=== INSTRUCTIONS TO FOLLOW ===
Rewrite the lines below, replacing "collectors" with "collected by" wherever it occurs and keeping everything else the same.

=== MATERIAL ===
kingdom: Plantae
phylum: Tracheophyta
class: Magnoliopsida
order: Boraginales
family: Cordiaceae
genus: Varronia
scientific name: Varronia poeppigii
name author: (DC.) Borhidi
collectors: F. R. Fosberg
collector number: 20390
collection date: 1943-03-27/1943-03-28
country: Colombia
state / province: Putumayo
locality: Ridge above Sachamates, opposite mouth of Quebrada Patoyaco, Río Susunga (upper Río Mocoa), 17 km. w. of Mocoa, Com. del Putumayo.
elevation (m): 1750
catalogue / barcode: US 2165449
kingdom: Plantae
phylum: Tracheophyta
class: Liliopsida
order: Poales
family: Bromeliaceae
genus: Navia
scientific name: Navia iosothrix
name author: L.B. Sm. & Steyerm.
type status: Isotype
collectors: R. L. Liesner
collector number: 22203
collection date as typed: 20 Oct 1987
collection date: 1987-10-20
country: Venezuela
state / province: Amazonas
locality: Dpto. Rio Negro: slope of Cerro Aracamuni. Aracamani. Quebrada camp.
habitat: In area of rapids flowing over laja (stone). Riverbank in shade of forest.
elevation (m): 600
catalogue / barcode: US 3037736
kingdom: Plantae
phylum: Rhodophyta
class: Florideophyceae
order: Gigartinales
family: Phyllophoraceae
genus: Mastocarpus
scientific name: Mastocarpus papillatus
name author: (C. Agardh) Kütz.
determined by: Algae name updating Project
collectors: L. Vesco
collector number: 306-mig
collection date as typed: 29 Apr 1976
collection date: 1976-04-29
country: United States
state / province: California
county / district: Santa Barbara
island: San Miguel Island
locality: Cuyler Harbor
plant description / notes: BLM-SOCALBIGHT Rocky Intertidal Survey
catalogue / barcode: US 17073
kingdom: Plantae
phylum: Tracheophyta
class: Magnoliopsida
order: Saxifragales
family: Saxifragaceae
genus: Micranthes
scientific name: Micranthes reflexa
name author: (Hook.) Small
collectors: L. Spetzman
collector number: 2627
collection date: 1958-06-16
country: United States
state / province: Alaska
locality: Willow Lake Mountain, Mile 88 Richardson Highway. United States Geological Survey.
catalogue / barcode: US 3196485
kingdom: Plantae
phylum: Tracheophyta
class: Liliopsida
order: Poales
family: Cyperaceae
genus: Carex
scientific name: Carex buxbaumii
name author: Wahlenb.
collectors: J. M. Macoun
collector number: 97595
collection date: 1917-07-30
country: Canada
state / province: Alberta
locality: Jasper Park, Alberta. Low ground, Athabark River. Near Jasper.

=== CORRECT RESPONSE ===
kingdom: Plantae
phylum: Tracheophyta
class: Magnoliopsida
order: Boraginales
family: Cordiaceae
genus: Varronia
scientific name: Varronia poeppigii
name author: (DC.) Borhidi
collected by: F. R. Fosberg
collector number: 20390
collection date: 1943-03-27/1943-03-28
country: Colombia
state / province: Putumayo
locality: Ridge above Sachamates, opposite mouth of Quebrada Patoyaco, Río Susunga (upper Río Mocoa), 17 km. w. of Mocoa, Com. del Putumayo.
elevation (m): 1750
catalogue / barcode: US 2165449
kingdom: Plantae
phylum: Tracheophyta
class: Liliopsida
order: Poales
family: Bromeliaceae
genus: Navia
scientific name: Navia iosothrix
name author: L.B. Sm. & Steyerm.
type status: Isotype
collected by: R. L. Liesner
collector number: 22203
collection date as typed: 20 Oct 1987
collection date: 1987-10-20
country: Venezuela
state / province: Amazonas
locality: Dpto. Rio Negro: slope of Cerro Aracamuni. Aracamani. Quebrada camp.
habitat: In area of rapids flowing over laja (stone). Riverbank in shade of forest.
elevation (m): 600
catalogue / barcode: US 3037736
kingdom: Plantae
phylum: Rhodophyta
class: Florideophyceae
order: Gigartinales
family: Phyllophoraceae
genus: Mastocarpus
scientific name: Mastocarpus papillatus
name author: (C. Agardh) Kütz.
determined by: Algae name updating Project
collected by: L. Vesco
collector number: 306-mig
collection date as typed: 29 Apr 1976
collection date: 1976-04-29
country: United States
state / province: California
county / district: Santa Barbara
island: San Miguel Island
locality: Cuyler Harbor
plant description / notes: BLM-SOCALBIGHT Rocky Intertidal Survey
catalogue / barcode: US 17073
kingdom: Plantae
phylum: Tracheophyta
class: Magnoliopsida
order: Saxifragales
family: Saxifragaceae
genus: Micranthes
scientific name: Micranthes reflexa
name author: (Hook.) Small
collected by: L. Spetzman
collector number: 2627
collection date: 1958-06-16
country: United States
state / province: Alaska
locality: Willow Lake Mountain, Mile 88 Richardson Highway. United States Geological Survey.
catalogue / barcode: US 3196485
kingdom: Plantae
phylum: Tracheophyta
class: Liliopsida
order: Poales
family: Cyperaceae
genus: Carex
scientific name: Carex buxbaumii
name author: Wahlenb.
collected by: J. M. Macoun
collector number: 97595
collection date: 1917-07-30
country: Canada
state / province: Alberta
locality: Jasper Park, Alberta. Low ground, Athabark River. Near Jasper.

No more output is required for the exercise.